MI
VIEJA AMIGA…
Mi vieja amiga, φιλο-σοφία,[1] tan olvidada por momentos, tan desprestigiada por tus métodos, tan
amenazada por quienes nunca te comprendieron; y, sin embargo, cuanto menos se
te ha querido más falta has hecho. Ahora te encuentras, paradójicamente, en tu
mejor momento. Sin rumbo fijo, sin norte, el hombre camina a tientas, no sabe a
dónde va o, lo que resulta más grave, no sabe de dónde viene. Nuestra sociedad
corre hacia un futuro incógnito e impredecible sin darse cuenta que de nada
vale tenerlo todo si, antes o después, no se ha tomado el lujo de contemplar
cuanto en el presente ya rebosa de verdad, de bien y de belleza.[2]
La capacidad de asombrarnos ante la realidad, de «saber mirar»,[3] se pierde y desvanece
frente a una humanidad que, inmutable ante tal desfallecer, no queda conmovida
ni animada a luchar por esta épica tarea para con su propio tiempo. Así pues,
nos olvidamos de que todo cuanto existe está atravesado de asombro y de
novedad, de aquella esencial posibilidad para el hombre de admirar cuanto le
rodea, incluso la más aparente cotidianidad. Por otro lado, no todo
parecen ser malas noticias, el hombre contiene en sí lo necesario para atisbar
y apreciar lo de más allá de lo visible, aquello que trasciende lo que la vista
alcanza a ver y la inteligencia comprender, la voluntad querer y la afectividad
padecer.
Nuestros contemporáneos, y me incluyo en ellos, no solo han perdido esta
capacidad de asombrarse, sino lo que es aún peor, que la realidad parece haber
dejado de presentarse como novedosa, maravillosa, extraordinaria. En la era
donde más descubrimientos se han realizado y conocimientos alcanzado, nada
logra, irónicamente, sorprendernos; el saber se ha vuelto técnico, pragmático,
un bien de consumo. Nada ni nadie provoca ya asombro, si acaso un cierto
misterio, una ridícula incógnita, una pizca de sorpresa. La realidad, por ende,
ha dejado de asombrar al sujeto, toda ella se ha convertido en cosa, objeto,
útil; esta manera de andar adormecidos por la vida supone el auténtico «tema de
nuestro tiempo».[4]
Pero tan ardua empresa, la de reanimar la filosofía, no se efectúa de la
noche a la mañana, a la vista están los más de dos milenios de frenética labor.

§

EJERCICIOS:
• a. Responde brevemente a estas preguntas sobre el texto acerca de la filosofía:
(i) ¿En qué momento se encuentra ahora la filosofía, según el primer párrafo?
(ii) ¿Cómo se ha vuelto el saber en nuestra época, de acuerdo con el tercer párrafo?
(iii) ¿Cuánto tiempo de labor se menciona en la última oración?
• b. Reproduce sin cambios el pasaje del texto sobre la filosofía que va de "Nuestros contemporáneos, y" a "de frenética labor.", ambos incluidos.
• c. Prosigue el texto sobre la filosofía a partir de su última oración.

ENTRADAS SIN PROCESAR:
§

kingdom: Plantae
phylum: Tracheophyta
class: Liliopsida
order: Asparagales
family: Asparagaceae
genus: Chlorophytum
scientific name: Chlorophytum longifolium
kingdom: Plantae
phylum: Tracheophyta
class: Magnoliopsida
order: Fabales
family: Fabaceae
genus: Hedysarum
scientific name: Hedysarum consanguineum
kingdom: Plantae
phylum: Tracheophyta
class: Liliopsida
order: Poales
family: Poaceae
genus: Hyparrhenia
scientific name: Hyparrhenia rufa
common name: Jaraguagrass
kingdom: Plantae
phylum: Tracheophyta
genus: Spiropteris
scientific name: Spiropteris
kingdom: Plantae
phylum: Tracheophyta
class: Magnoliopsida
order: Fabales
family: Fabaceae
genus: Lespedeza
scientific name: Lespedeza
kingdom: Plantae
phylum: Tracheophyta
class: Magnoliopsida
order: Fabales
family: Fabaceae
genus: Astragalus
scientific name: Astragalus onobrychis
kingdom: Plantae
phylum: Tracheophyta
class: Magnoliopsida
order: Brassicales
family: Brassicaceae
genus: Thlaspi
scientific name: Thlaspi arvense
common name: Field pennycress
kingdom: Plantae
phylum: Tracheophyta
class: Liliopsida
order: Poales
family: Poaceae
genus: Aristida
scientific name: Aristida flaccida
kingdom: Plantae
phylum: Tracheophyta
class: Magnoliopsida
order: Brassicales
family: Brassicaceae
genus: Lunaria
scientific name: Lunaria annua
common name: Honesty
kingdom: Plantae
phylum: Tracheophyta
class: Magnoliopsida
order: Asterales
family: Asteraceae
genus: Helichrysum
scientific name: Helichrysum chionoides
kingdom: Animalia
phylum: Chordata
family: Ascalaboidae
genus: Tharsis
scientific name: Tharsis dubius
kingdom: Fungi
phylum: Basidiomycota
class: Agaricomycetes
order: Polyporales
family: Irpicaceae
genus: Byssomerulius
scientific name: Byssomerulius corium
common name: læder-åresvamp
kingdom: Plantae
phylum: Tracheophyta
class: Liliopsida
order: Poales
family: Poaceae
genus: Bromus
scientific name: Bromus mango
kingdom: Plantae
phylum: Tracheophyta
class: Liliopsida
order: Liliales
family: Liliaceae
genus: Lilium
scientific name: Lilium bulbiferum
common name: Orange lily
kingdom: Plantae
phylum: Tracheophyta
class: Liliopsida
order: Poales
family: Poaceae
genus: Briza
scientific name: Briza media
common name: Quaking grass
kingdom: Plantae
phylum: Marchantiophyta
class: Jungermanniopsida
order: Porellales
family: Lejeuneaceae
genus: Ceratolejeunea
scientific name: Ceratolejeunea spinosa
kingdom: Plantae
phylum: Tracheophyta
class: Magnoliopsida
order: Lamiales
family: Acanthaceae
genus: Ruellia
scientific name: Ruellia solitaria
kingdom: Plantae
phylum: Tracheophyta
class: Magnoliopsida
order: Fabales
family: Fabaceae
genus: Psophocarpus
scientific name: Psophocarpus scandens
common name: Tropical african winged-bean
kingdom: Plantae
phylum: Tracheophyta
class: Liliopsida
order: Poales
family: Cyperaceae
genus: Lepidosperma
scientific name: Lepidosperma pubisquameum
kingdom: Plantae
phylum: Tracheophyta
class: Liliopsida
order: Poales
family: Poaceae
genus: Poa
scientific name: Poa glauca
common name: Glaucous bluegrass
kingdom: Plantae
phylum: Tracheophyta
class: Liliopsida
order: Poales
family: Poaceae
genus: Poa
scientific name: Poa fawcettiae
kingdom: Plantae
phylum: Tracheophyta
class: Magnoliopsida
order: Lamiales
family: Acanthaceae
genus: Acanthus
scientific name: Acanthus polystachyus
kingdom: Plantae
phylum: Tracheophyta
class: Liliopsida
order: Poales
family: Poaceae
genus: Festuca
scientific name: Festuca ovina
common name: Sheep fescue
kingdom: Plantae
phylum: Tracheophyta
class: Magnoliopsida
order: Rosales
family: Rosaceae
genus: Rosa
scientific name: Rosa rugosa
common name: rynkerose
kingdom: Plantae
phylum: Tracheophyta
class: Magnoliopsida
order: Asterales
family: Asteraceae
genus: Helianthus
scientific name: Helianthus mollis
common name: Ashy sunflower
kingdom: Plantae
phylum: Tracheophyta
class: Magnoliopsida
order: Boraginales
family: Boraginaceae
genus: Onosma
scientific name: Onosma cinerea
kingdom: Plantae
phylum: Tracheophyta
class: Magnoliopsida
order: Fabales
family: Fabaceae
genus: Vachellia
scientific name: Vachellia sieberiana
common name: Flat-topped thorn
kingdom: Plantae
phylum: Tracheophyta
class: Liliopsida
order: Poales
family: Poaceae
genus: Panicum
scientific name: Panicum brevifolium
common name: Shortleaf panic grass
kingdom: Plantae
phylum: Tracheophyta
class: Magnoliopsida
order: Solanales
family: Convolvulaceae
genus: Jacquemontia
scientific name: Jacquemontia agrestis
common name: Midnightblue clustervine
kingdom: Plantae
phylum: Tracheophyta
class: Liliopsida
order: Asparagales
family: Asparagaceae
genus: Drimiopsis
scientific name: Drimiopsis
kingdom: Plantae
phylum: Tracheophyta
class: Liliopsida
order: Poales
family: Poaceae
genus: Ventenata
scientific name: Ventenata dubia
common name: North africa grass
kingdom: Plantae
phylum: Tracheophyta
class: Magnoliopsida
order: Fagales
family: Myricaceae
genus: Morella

§

RESPUESTAS:
• a.
(i) Paradójicamente, en su mejor momento.
(ii) Técnico, pragmático, un bien de consumo.
(iii) Más de dos milenios.

• b.
Nuestros contemporáneos, y me incluyo en ellos, no solo han perdido esta
capacidad de asombrarse, sino lo que es aún peor, que la realidad parece haber
dejado de presentarse como novedosa, maravillosa, extraordinaria. En la era
donde más descubrimientos se han realizado y conocimientos alcanzado, nada
logra, irónicamente, sorprendernos; el saber se ha vuelto técnico, pragmático,
un bien de consumo. Nada ni nadie provoca ya asombro, si acaso un cierto
misterio, una ridícula incógnita, una pizca de sorpresa. La realidad, por ende,
ha dejado de asombrar al sujeto, toda ella se ha convertido en cosa, objeto,
útil; esta manera de andar adormecidos por la vida supone el auténtico «tema de
nuestro tiempo».[4]
Pero tan ardua empresa, la de reanimar la filosofía, no se efectúa de la
noche a la mañana, a la vista están los más de dos milenios de frenética labor.

• c.
Además, tal tarea no solo ha de ser realizada por filósofos, que en tan baja
estima se encuentran muchas veces, sino por todo hombre al que –amante o no de
este arte– guste vivir de la vida apasionadamente, con intensidad y autenticidad.
Nuestro principal objetivo no consistirá por tanto en hacer más filosofía sino,
todo lo contrario, en remontarnos al origen de la misma masticando y degustando
lo que la realidad, per se, nos ofrece sin miramientos.
Allí donde no parece aprehenderse más realidad de la que aparentemente se
percibe, donde lo ordinario choca de bruces contra lo extraordinario y la vida
pasa sin posibilidad alguna de pararnos a admirarla, es justamente donde más
rebosa la existencia de aquella belleza, verdad y bien de los cuales nuestros
antiguos ya nos hablaron. Gracias a esta inescrutable llamada de atención por
parte de lo real el hombre no puede ni debe seguir viviendo como si nada
pasase, como si todo a su alrededor estuviera mudo, como si no existiera nada
más y nada menos que lo que cabe ser comprendido por su inteligencia. Y no ha
de salir el hombre, ni mucho menos, en busca de su verdad, de su bien y de su
belleza, sino –para ser radicales–, de la verdad, de la belleza,
y del bien; para así, tomándose su vida en serio y tratando siempre de
discernir cuánto es real de lo que no lo es, llevar a término su vocación en
medio del mundo.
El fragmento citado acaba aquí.